As an "emotionally distant," 30-something adult, Bruce has obviously found his soulmate in Betty Ross (Jennifer Connelly), whose father (Sam Elliott), now a four-star general, had institutionalized Bruce's father (now Nick Nolte) when Bruce was a child. Daddy Banner is out now and working as a janitor in Bruce and Betty's lab so he can snoop around because, without being aware of his origins, Bruce is doing the same kind of research his father did.

Betty is estranged from her father too, rightly assuming he's interested in her work because of its possible military applications (e.g., making soldiers "instantly repairable on the battlefield"). His former flunky, Glenn Talbot (Josh Lucas) is a civilian now, working for a corporation that's competing with the army to take over the lab. It's internecine war in the military-industrial complex.

Director Lee (no relation to Marvel Comics mogul Stan Lee, who cameos with Lou Ferrigno as security guards) doesn't exactly cut to the chase, but he gets there eventually. Bruce takes in some "nanomeds" and then is exposed to massive amounts of gamma rays. The result, as comic fans know well, is that when he gets pissed off he turns green and grows to several times his original size.

When this happens, of course, most of his clothes tear up and fall off, but his midsection miraculously remains discreetly covered.
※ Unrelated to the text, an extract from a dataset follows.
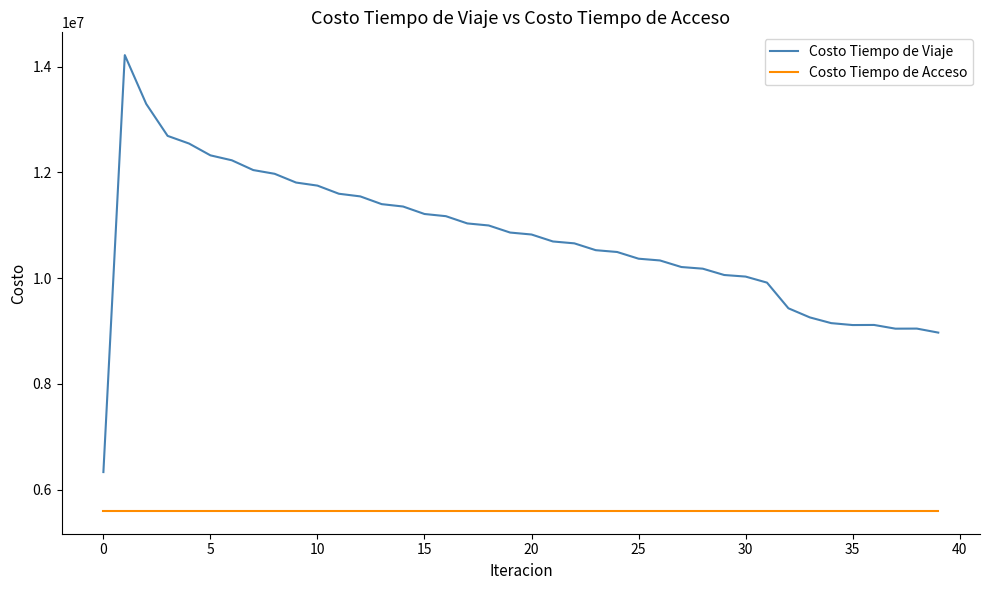

How many values in the Costo Tiempo de Viaje series exceed 10826006?

20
We all know why this happens-- if his naughty bits showed, Hulk would look like the creature from The Blue Lagoon, and the movie would get a more restrictive rating-- but can anyone explain how it happens?
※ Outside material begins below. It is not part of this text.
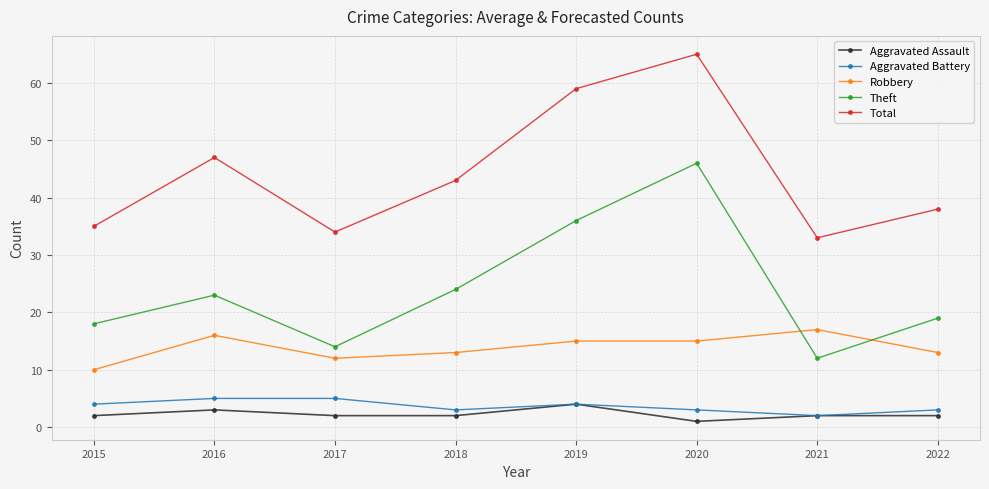

True or false: Theft and Aggravated Assault cross at least once.

False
That's one of many mysteries about The Hulk, many of them centered in a sequence where Bruce and his father are simultaneously supersized, the father in an unusual form, and they supposedly are able to exchange energy or something.

If Hulk is our hero, does that mean it's now all right to cheer for him when he's fighting the US Army? In a desert war he does better against them than the Iraqi army did.
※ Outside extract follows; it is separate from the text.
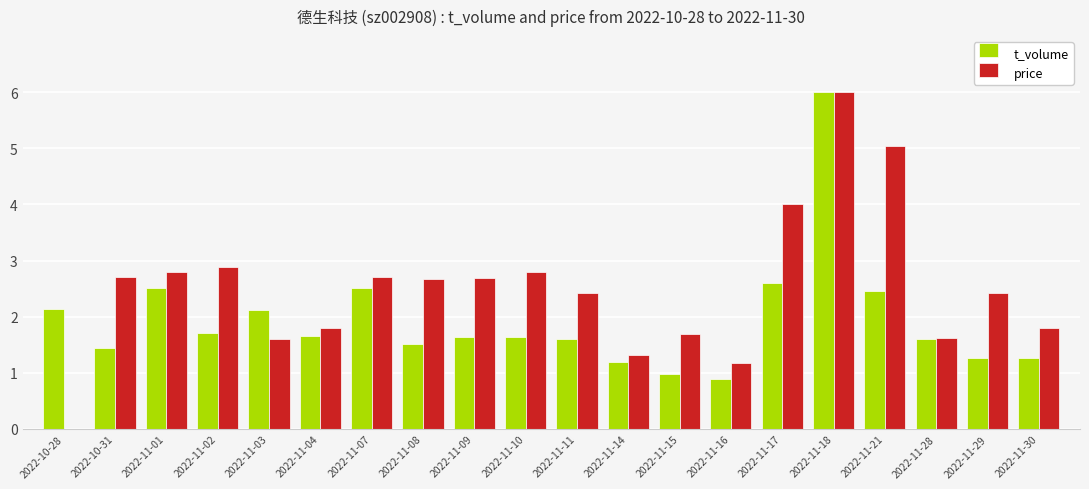

Are the bars horizontal?

No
Give Ang Lee credit for picking up on the visual aspect of comic book layouts with imaginative use of split screens and creative dissolves, wipes, and such.

Among the many groups The Hulk is not for, you should include children. I sat in front of a young moviegoer from hell, a seat-kicking chatterbox of perhaps six or seven who knew more ways to make noise with a soda cup than science has discovered. The studios want us to see movies like The Hulk with "real people," and whether we like the movie or not we often come away wondering why anyone would pay money to subject themselves to a similar experience.